Every Breath You Take

 

The Cardiac Team forgot I was there. The man lying in the bed in the Intensive Care Unit was dying. All eight of them sprang into action. I was transfixed in horror. A young nurse grabbed me and hustled me out and into a small anteroom. I felt nothing. The man was my husband and I'd seen him go blue.

Minutes later: " I'm the Registrar" said the young Asian woman " If he had survived he would probably have been brain damaged and not able to live the kind of life he was used to"

I had no idea what she meant. Is he dead? Nobody has said that he is! Who is she? What is a Registrar? I thought they married you. I'd been married twice, both times by a Registrar. I was confused.

The young good looking man from the Team, with his pager and name badge, came into the small bare room. "Come back into the Unit" he said, " Your husband has survived a massive coronary!" The Registrar gently touched my arm.

I returned, back into the overheated, depressing Cardiac Intensive Care Unit. He was alive. He smiled at me and ruffled the hair of a young nurse, and asked for a cup of tea. The whole Team had tears in their eyes. The young nurses openly wept. They were all in their casual clothes. Young people you'd see in a bar, in a club, on the beach and not realise they were part of an exhausted dedicated team of Doctors and Nurses who were on Cardiac call eighteen hours a day. Committed to saving lives. You can't plan a heart attack. You don't get booked in for a bed!

I sat with my husband until dawn. He was forty-nine years old. An ever-caring man, he told me to drive home carefully, feed the cat, bath, have a change of clothes. I'd been in the Hospital for three days as he'd been admitted to Hospital with chest pains. An emergency. He had just survived a coronary that should in reality have killed him.

I sat quietly and spoke to the Specialist. He told me my husband had been born with a congenital heart disease. It was enlarged. It's a condition that's detected at birth these days. He was a War baby.

I drove home. The only answer to his condition was a heart and lung transplant. Suitable donor required: Firstly though he had to get strong enough to consider that as an option. Heart bypass surgery was the first step.

We both knew he would never be strong enough to survive a bypass, let alone a transplant.

In the dark, quiet solitude of the night, I planned a way of mortgaging the house to raise the money to buy a new heart and lungs. Forge his signature. Yes! That's what I'll do. We can manage wheelchairs in here. Anything to save him, give him a life, buy him a life, whatever quality of life, some life is better than no life at all.

My husband survived two more days. Until the last second of his life he remained full of hope. He wouldn't sleep. He savoured every waking moment. We planned a break to Lamorna Cove in Cornwall when he left hospital. We both knew it wouldn't happen.

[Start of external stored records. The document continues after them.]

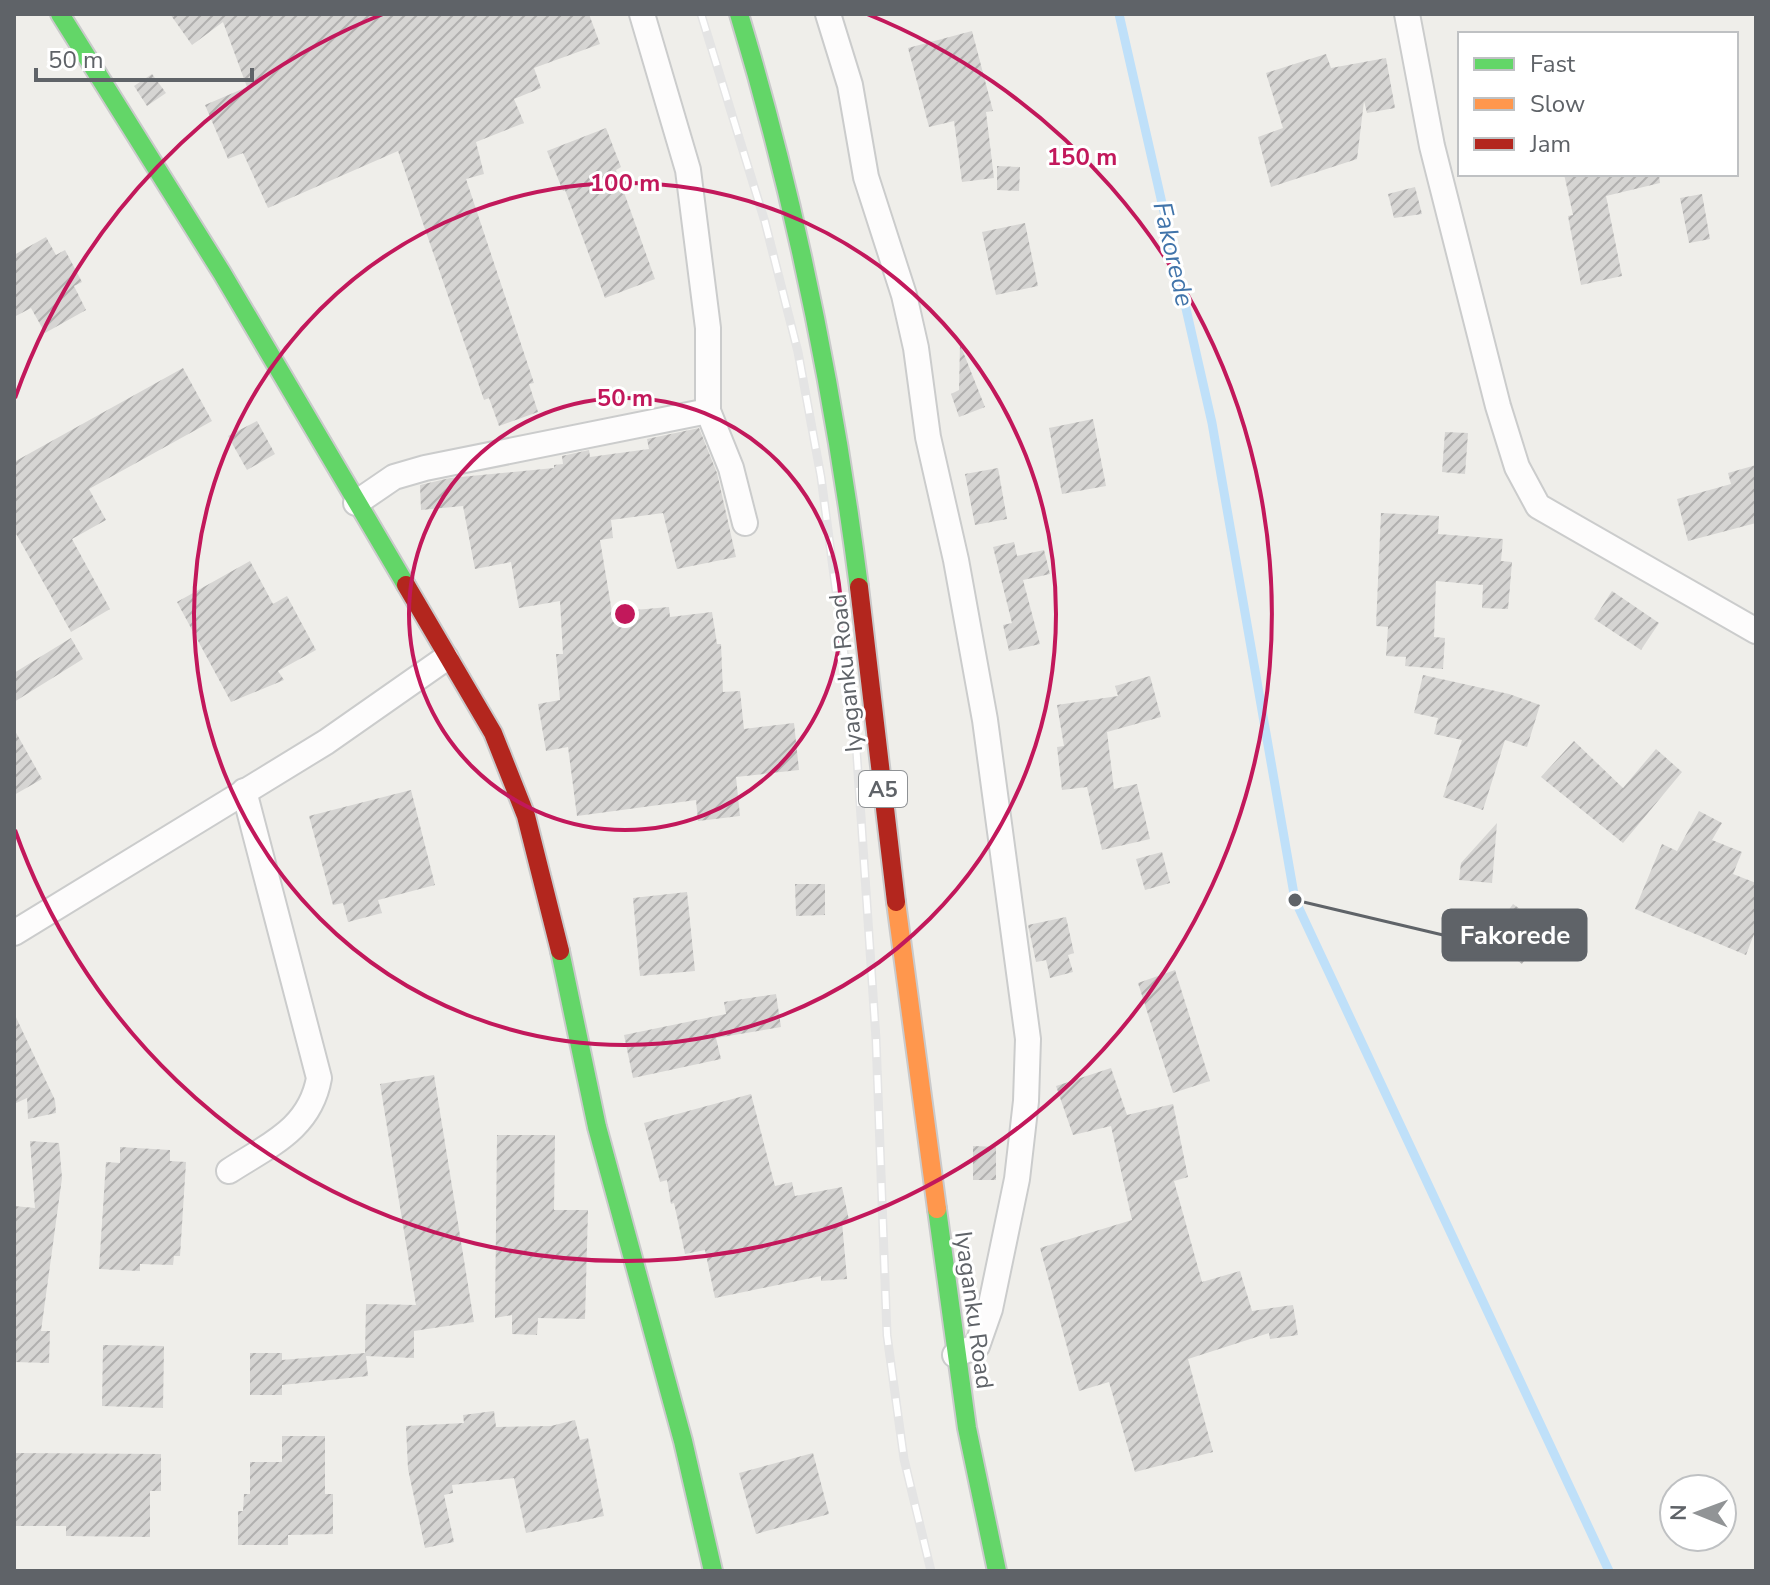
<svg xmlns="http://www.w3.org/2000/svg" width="1770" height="1585" viewBox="0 0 1770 1585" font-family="'Nunito Sans',sans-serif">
  <defs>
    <pattern id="building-hatch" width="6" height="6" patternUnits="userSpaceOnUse" patternTransform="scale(2)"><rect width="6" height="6" fill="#d6d5d3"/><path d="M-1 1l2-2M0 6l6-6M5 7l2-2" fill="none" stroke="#b1b0af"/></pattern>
  </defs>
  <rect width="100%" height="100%" fill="#efeeea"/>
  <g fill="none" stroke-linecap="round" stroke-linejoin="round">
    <polyline stroke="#bfe0f9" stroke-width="9" points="1119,14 1212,423 1295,900 1609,1571"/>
  </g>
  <g fill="url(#building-hatch)">
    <polygon points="170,14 589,14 600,44 534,68 541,88 514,99 524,123 476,142 484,174 466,179 534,383 529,384 538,412 499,426 489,398 484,400 398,151 268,208 243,153 228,159 205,105 247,87 223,22 192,45"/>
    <polygon points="972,31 993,111 986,112 994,178 962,182 954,121 929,127 908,48"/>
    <polygon points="1326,54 1331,68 1386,58 1395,108 1367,113 1364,101 1357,159 1271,187 1258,137 1283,128 1266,73"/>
    <polygon points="152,74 166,93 147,106 134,86"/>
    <polygon points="606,128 621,167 616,170 655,279 605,298 565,190 563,191 547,151"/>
    <polygon points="997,166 1020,167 1019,191 997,190"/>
    <polygon points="1564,174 1659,174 1660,183 1606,196 1622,276 1581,285 1568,216 1573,215"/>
    <polygon points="1415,187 1422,214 1394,218 1388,194"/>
    <polygon points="1702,194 1710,239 1689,243 1680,198"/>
    <polygon points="1025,223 1038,286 996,295 982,232"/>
    <polygon points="46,237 56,255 65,250 82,282 74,286 86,310 45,333 31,308 14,317 14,255"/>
    <polygon points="960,344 985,407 959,417 951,394 959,390"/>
    <polygon points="183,368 212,421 89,489 106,520 72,539 110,609 71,632 14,530 14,462"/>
    <polygon points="1093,419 1106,486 1062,494 1049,428"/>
    <polygon points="257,421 275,454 247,470 228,436"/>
    <polygon points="699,428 717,473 736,557 677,569 663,513 611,520 613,538 600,540 612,612 669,607 670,617 712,612 717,644 721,644 723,692 740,691 744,729 794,723 799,770 736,777 740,816 698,821 696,800 577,816 568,747 546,751 538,704 560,700 556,654 563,654 560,601 519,608 511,562 475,569 463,506 421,510 420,485 450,478 554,468 554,465 563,464 562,456 589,450 590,457 649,449 647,439"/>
    <polygon points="1445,432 1468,433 1465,474 1442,472"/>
    <polygon points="1756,465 1756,523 1688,541 1677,499 1731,484 1728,473"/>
    <polygon points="998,468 1007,519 975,525 965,474"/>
    <polygon points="1381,513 1439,516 1438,534 1503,539 1501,561 1512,562 1508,609 1482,608 1483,585 1436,581 1434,637 1445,638 1443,669 1405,666 1406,657 1386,656 1388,627 1376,626"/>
    <polygon points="1014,542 1017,556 1044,550 1050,574 1023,580 1040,644 1009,651 1003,625 1012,623 993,547"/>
    <polygon points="250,561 273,604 287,596 316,650 278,671 284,680 231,702 177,602"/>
    <polygon points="1612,591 1659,623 1641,650 1594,619"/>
    <polygon points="71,638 83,659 14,702 14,673"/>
    <polygon points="1423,675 1509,694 1540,705 1527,747 1505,740 1483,810 1443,797 1462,740 1434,734 1438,718 1414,713"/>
    <polygon points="1150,676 1161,717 1107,732 1114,789 1137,784 1150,839 1102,850 1087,787 1062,790 1057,747 1064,746 1057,705 1118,696 1115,686"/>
    <polygon points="14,729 42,779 14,795"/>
    <polygon points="1574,741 1623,788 1656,749 1682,772 1623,843 1541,777"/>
    <polygon points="411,790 435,885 378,900 382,913 348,922 343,903 333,905 309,816"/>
    <polygon points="1699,811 1722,823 1712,840 1742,852 1733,874 1756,883 1756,929 1746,955 1635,909 1662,844 1677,851"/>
    <polygon points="1497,823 1492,883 1459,880 1461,863"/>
    <polygon points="1162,852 1170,883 1145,890 1136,859"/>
    <polygon points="795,884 825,884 825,915 796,916"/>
    <polygon points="687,892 695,971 640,976 633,898"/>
    <polygon points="1513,904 1547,929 1522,964 1488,939"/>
    <polygon points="1066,917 1074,953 1068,955 1073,972 1050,978 1046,960 1036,962 1028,925"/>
    <polygon points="1175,970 1210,1081 1173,1093 1138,983"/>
    <polygon points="776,994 781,1027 716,1038 721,1059 633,1078 624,1035 726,1014 724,1002"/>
    <polygon points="14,1013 55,1100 56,1113 28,1119 27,1098 14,1104"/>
    <polygon points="1111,1068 1127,1115 1173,1104 1188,1177 1174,1181 1202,1282 1240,1271 1252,1311 1293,1305 1298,1335 1270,1339 1269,1333 1188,1359 1213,1452 1135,1472 1109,1382 1079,1391 1040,1248 1132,1220 1111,1126 1073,1135 1056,1086"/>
    <polygon points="434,1075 474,1322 414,1331 414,1358 366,1356 368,1376 282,1385 282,1395 250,1395 250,1353 282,1353 282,1360 365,1353 366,1304 416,1305 380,1084"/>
    <polygon points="751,1094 775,1186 792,1182 795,1196 842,1187 849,1220 842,1222 847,1279 821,1281 821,1276 715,1298 705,1250 685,1254 674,1203 671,1204 667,1180 660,1182 644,1123"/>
    <polygon points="497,1135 555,1135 554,1210 588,1210 585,1319 538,1318 537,1335 512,1334 512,1315 495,1318"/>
    <polygon points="30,1141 59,1143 62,1178 41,1331 50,1331 49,1363 14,1362 14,1206 35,1208"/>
    <polygon points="973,1146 996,1147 996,1180 973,1180"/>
    <polygon points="120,1147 170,1150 170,1161 186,1162 180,1256 174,1256 173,1265 140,1264 140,1271 99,1269 106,1162 120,1163"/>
    <polygon points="103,1345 164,1346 163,1408 102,1406"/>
    <polygon points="494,1411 496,1427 551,1426 575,1420 580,1440 588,1438 604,1516 526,1533 514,1478 452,1485 453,1493 444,1495 454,1542 425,1548 408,1469 406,1426 464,1423 463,1415"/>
    <polygon points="282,1436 325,1436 325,1494 333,1494 333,1534 288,1535 288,1545 238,1545 238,1511 243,1511 244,1494 250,1494 250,1462 282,1462"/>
    <polygon points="14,1453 161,1454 161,1491 150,1491 150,1537 66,1536 66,1526 14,1526"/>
    <polygon points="813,1453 829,1514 756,1534 739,1473"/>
  </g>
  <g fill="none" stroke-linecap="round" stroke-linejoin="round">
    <defs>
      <g id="street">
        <polyline points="642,14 688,170 708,328 708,411 731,468 745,523"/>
        <polyline points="828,14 850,85 866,177 904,295 916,348 928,437 956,560 985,720 1028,1039 1026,1101 1017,1179 990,1309 977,1346 955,1355"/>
        <polyline points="1407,14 1432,146 1498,406 1517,467 1538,506 1756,631"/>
        <polyline points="356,503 394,477 425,468 708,411"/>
        <polyline points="14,933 326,742 446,658"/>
        <path d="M229 1171C269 1145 310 1129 319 1078L244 791"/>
      </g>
      <g id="fast">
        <polyline points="60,14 222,273 406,585"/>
        <path d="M739 14C796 202 834 392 859 587"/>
        <polyline points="560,951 597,1127 683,1441 713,1571"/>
        <polyline points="937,1209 967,1428 997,1571"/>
      </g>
      <polyline id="slow" points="896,902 937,1209"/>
      <g id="jam">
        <polyline points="406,585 493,733 526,816 560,951"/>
        <polyline points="859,587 896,902"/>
      </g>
    </defs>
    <use href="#street" stroke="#cbcccc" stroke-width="28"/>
    <use href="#fast" stroke="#cacacb" stroke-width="22"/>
    <use href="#slow" stroke="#cacacb" stroke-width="22"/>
    <use href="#jam" stroke="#cacacb" stroke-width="22"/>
    <use href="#street" stroke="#fdfcfc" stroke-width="24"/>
    <use href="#fast" stroke="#63d668" stroke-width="18"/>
    <use href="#slow" stroke="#ff974d" stroke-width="18"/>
    <use href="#jam" stroke="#b3261e" stroke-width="18"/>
    <defs>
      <polyline id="rail" points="701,14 765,222 798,352 821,477 856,743 876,1039 887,1335 904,1459 931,1571"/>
    </defs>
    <use href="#rail" stroke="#e4e4e4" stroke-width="9"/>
    <use href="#rail" stroke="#fff" stroke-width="6" stroke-dasharray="18" stroke-linecap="butt"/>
  </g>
  <g fill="none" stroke="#c2185b" stroke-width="4">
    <circle cx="625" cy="614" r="216"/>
    <circle cx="625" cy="614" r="431"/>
    <path d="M15 398A647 647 0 0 1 383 14M867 14A647 647 0 1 1 15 830"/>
  </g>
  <g text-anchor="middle" stroke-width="6" stroke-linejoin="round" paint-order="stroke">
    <rect fill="#fff" stroke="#8f9295" stroke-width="2" x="859" y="771" width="48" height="36" rx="6"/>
    <g font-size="22" font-weight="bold" fill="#5f6368">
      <text x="883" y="797">A5</text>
    </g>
    <g font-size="24" fill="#5f6368" stroke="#fff">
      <text transform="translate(846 673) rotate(-96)" y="8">Iyaganku Road</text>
      <text transform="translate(974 1310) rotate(82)" y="8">Iyaganku Road</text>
    </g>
    <g font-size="26" font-style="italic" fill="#4174aa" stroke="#fff">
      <text transform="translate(1174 254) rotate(77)" y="9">Fakorede</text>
    </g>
  </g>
  <circle cx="625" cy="614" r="12" fill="#c2185b" stroke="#fff" stroke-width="4"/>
  <g font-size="24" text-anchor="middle" font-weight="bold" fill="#c2185b" stroke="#fff" stroke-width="6" stroke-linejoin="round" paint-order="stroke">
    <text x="1082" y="165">150 m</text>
    <text x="625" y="191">100 m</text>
    <text x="625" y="406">50 m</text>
  </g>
  <path fill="none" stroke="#5f6368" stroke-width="3" d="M1295 900L1443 935"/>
  <circle fill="#5f6368" stroke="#fff" stroke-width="3" cx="1295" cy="900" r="8"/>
  <rect fill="#5f6368" stroke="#5f6368" stroke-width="3" x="1443" y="910" width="143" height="50" rx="8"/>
  <g font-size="26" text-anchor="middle" font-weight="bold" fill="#fff">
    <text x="1515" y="944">Fakorede</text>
  </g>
  <rect width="1770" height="1585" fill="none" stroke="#5f6368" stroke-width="32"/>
  <rect x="1458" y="32" width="280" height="144" fill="#ffffff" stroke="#bfc1c3" stroke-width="2"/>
  <rect x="1474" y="58" width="40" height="12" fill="#63d668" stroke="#bfc1c3" stroke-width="2"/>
  <text x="1530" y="72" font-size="24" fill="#5f6368">Fast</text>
  <rect x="1474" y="98" width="40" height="12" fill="#ff974d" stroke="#bfc1c3" stroke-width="2"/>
  <text x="1530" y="112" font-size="24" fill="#5f6368">Slow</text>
  <rect x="1474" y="138" width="40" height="12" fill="#b3261e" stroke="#bfc1c3" stroke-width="2"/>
  <text x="1530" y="152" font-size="24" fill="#5f6368">Jam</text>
  <g transform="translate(1698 1513) rotate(271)"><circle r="38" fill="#ffffff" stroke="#bfc1c3" stroke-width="2"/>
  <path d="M0-6L14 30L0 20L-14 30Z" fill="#919496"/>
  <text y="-12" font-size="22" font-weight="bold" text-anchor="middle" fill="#5f6368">N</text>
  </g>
  <path d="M36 68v12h216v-12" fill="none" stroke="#5f6368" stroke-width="4"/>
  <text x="48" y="68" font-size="24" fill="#5f6368" stroke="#ffffff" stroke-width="6" paint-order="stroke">50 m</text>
</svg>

I'd sit by his bed, and when he seemed to drift, which he fought, as he feared he'd not waken, I talked into his ear. About the life we'd had together, private moments, our future. He'd squeeze my hand.

He had those two days. If it had been two years, twenty years in that condition, who was suffering the most? I cannot imagine putting an end to that because of what I was enduring; because it was inconvenient to me; how can anybody decide to terminate another person's life because they didn't like to see them suffer?

He was comparatively young. He was talented; a chef; an accomplished artist. He could have painted in a wheelchair. The deprivation of oxygen to his brain hadn't affected his brainpower. If it had, so what? There was waking up in the morning to look forward to. The next Spring, Summer, Autumn, Winter………but it was not to be.

The attic I now use as my workspace was his studio. Evidence of his painting is all around me, including three beautiful artists palettes covered in thick oil paint and hanging on a beam as a tribute to him and the paintings he never did.